◆ Given task a:
Below, in the rows, transcribe word for word every line from the one containing "common name: Granite prickly phlox" through the last line of the rows, including both.

◆ Provided passage:
Mixed News on Defense
The WasteWatcher
The summer appropriations process for the Department of Defense (DOD), beginning with the initial authorizing bills, has thus far brought a mixed bag of news.
On the positive side, the House version of the National Defense Authorization Act (NDAA) directs the Pentagon to look for commercial products capable of performing functions currently under the purview of the Army’s Distributed Common Ground System (DCGS-A), a network-based tool that is intended to provide real-time access to intelligence, surveillance, and reconnaissance. Over the past year, DCGS-A has come under intense scrutiny because of cost overruns and poor performance. House Armed Services Committee (HASC) member Duncan Hunter (R-Calif.) has pressed for available commercial products to compete to be incorporated for use by the Army alongside DCGS-A. According to a June 6, 2013 article appearing in Politico:
The provision in the bill, currently making its way through the House, would also require the Pentagon to provide Congress more detailed cost figures for the system, opening the door to future reductions in funding for specific parts of the sprawling intelligence network.

◆ Stored records:
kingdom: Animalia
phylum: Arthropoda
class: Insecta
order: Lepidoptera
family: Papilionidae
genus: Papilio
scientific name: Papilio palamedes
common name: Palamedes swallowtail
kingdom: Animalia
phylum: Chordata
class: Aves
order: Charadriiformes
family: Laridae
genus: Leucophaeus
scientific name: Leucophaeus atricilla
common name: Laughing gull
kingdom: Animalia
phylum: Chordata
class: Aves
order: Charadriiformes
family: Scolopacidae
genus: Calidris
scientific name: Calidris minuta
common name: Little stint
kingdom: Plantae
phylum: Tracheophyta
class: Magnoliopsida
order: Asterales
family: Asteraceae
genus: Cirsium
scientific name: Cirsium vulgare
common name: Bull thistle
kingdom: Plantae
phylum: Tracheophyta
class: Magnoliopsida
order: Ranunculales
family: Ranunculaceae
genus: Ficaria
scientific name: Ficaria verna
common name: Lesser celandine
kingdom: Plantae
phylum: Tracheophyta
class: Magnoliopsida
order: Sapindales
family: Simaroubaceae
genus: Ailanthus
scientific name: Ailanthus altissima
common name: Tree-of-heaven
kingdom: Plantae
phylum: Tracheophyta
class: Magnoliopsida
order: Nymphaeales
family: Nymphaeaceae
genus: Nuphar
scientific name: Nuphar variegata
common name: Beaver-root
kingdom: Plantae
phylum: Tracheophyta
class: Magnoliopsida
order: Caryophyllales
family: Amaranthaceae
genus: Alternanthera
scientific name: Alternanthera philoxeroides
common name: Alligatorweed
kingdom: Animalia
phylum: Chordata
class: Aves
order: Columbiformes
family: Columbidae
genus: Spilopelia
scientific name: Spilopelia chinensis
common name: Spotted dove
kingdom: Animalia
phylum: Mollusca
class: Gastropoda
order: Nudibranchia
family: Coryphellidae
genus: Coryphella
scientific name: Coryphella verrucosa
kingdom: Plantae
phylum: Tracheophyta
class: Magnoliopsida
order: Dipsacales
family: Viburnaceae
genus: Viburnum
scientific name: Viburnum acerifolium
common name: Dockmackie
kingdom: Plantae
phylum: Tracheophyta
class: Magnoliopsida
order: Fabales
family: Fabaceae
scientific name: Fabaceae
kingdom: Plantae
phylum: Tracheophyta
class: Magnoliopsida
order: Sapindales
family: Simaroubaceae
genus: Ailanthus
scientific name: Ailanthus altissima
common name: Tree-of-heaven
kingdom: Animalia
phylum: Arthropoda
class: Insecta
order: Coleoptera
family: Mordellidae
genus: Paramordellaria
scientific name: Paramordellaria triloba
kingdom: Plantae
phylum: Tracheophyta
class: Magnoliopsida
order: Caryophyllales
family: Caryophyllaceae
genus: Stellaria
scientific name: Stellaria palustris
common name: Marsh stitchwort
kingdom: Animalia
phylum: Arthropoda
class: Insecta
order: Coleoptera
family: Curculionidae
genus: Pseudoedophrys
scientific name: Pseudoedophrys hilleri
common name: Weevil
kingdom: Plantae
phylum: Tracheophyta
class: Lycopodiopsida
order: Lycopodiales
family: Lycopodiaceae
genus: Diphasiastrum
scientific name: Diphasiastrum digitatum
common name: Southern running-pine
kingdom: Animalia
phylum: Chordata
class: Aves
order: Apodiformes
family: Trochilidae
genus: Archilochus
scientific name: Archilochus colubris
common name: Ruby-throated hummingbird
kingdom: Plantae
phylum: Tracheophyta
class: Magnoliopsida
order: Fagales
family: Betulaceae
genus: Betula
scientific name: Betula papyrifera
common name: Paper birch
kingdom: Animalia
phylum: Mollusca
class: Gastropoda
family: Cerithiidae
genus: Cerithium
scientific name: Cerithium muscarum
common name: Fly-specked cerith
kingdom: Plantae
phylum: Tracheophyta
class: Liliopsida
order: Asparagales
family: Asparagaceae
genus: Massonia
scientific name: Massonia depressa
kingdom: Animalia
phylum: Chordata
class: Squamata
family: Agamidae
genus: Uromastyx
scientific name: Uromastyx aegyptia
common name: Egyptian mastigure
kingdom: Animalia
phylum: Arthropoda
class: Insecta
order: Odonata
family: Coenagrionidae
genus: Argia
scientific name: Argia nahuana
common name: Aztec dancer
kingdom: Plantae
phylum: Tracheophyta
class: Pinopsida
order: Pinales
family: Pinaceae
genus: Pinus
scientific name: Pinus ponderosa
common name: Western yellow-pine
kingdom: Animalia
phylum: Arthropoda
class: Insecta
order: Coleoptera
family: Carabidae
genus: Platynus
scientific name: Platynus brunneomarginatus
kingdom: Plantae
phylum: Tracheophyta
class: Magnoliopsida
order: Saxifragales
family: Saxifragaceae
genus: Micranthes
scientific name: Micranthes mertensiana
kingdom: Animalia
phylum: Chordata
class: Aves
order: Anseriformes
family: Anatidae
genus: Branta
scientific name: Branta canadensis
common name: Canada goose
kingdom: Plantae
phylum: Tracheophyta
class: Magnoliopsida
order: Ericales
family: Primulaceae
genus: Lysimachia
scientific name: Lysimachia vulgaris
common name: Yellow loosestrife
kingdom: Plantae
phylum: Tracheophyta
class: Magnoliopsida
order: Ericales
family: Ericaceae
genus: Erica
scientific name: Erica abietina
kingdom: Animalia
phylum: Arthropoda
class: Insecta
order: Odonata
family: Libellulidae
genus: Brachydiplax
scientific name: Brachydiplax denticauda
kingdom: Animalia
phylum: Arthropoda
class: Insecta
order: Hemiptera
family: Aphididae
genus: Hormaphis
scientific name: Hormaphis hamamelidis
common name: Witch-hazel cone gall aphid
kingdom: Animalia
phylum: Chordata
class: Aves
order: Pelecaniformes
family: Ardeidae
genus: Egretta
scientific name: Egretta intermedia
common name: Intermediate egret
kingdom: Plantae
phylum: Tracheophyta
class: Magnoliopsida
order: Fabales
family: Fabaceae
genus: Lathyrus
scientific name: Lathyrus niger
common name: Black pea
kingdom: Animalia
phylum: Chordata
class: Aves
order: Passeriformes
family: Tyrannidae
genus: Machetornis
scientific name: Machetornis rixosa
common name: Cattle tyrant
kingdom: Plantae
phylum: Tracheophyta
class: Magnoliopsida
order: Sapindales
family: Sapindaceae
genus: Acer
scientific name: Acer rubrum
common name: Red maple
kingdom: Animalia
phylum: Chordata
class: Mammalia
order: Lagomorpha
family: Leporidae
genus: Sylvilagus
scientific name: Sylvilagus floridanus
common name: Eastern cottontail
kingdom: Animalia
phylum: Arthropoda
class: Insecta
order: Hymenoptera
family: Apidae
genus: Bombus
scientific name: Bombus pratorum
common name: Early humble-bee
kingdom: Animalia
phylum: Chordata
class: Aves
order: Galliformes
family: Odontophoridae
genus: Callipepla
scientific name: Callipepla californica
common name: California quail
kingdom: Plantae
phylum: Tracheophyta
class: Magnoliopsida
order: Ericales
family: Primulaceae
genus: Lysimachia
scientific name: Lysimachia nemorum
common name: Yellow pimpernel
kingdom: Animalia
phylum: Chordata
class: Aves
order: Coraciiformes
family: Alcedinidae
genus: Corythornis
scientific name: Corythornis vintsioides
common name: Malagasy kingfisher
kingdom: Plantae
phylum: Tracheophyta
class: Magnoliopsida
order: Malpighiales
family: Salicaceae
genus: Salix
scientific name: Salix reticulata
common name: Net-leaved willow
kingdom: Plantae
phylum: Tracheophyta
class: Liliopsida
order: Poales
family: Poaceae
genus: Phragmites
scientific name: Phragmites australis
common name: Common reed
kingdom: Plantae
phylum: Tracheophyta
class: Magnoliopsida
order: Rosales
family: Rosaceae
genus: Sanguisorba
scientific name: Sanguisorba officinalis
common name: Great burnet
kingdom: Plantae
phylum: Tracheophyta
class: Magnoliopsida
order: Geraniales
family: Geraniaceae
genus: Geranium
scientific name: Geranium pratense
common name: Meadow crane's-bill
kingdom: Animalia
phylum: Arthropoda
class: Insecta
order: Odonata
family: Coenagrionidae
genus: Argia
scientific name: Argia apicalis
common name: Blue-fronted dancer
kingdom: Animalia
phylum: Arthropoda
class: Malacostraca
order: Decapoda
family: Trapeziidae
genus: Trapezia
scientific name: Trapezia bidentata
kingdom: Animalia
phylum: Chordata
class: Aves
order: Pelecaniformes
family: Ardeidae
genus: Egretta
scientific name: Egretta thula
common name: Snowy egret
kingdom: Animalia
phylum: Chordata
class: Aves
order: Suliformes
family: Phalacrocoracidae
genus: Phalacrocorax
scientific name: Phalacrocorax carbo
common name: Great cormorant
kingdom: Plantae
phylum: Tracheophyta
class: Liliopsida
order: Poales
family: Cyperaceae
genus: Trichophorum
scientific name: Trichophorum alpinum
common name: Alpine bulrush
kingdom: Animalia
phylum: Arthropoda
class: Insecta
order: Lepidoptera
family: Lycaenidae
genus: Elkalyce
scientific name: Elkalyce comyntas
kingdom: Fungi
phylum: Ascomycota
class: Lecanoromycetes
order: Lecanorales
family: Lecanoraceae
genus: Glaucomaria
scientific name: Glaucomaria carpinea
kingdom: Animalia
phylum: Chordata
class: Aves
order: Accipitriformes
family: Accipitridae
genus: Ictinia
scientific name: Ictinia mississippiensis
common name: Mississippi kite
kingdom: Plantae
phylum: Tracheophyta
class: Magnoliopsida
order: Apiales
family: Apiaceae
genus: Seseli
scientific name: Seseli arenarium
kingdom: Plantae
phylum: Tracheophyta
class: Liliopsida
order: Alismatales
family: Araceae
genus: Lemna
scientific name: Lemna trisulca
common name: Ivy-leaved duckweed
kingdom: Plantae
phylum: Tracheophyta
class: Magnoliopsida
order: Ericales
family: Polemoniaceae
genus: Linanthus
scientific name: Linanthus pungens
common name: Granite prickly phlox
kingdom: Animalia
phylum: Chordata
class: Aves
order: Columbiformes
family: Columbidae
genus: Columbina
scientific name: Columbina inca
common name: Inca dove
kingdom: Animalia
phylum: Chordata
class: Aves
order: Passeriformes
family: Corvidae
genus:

◆ Given task b:
Write the next part of the piece on Defense Department appropriations above, picking up after its last sentence.

◆ Written reply a:
common name: Granite prickly phlox
kingdom: Animalia
phylum: Chordata
class: Aves
order: Columbiformes
family: Columbidae
genus: Columbina
scientific name: Columbina inca
common name: Inca dove
kingdom: Animalia
phylum: Chordata
class: Aves
order: Passeriformes
family: Corvidae
genus:

◆ Written reply b:
DCGS-A has been under development for more than a decade, costing taxpayers in excess of $2.3 billion. Over the next 20 years, the estimated cost of DCGS-A, including the training of users, is $28 billion. Most alarmingly, many warfighters who have used DCGS-A while deployed have been highly critical of the system. For example, a July 22, 2012 Washington Times article quoted an 82nd Airborne intelligence officer as saying, “Bottom line from our perspective is that [DCGS] has continuously overpromised and failed to deliver on capability that will meet the needs of the warfighter. All the bullet points they can list on a slide sitting back in the Pentagon don’t change the reality on the ground that their system doesn’t do what they say it does, and is more of a frustration to deal with than a capability to leverage.”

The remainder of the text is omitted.